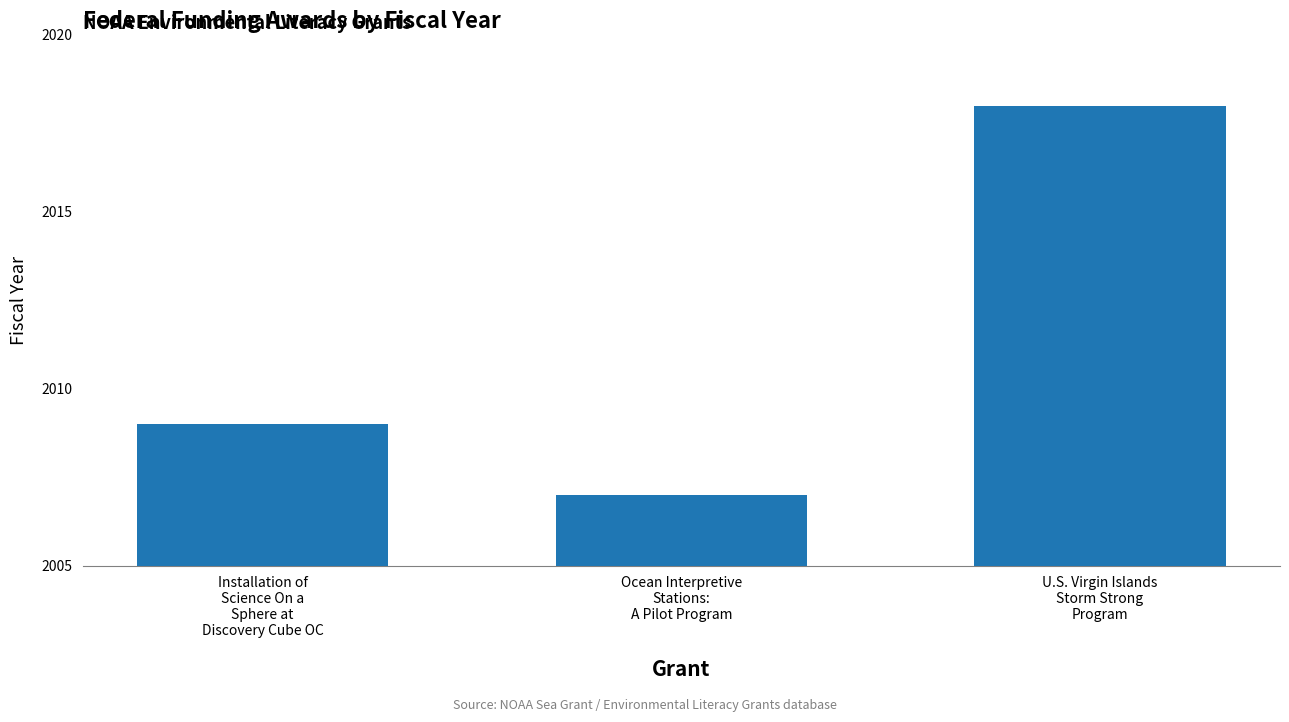

What is the difference between the values at Installation of
Science On a
Sphere at
Discovery Cube OC and Ocean Interpretive
Stations:
A Pilot Program?

2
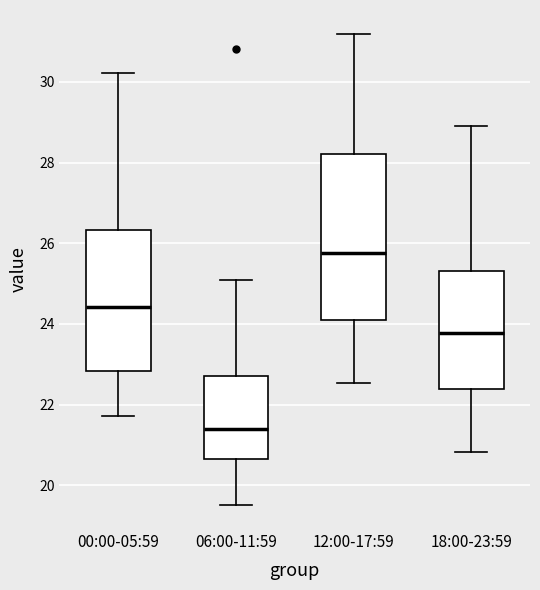

Which box's median line is the highest?

12:00-17:59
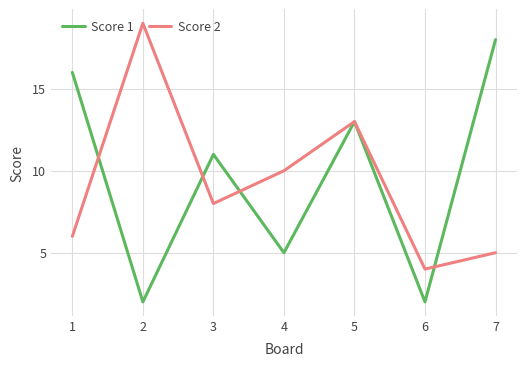

What is the average value of the Score 1 series?

10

──────

### WORK TO COMPLETE
Copy all the items above word for word, with the same line breaks. Leave out the pictures.

### FINISHED TASK
What is the difference between the values at Installation of
Science On a
Sphere at
Discovery Cube OC and Ocean Interpretive
Stations:
A Pilot Program?

2

Which box's median line is the highest?

12:00-17:59

What is the average value of the Score 1 series?

10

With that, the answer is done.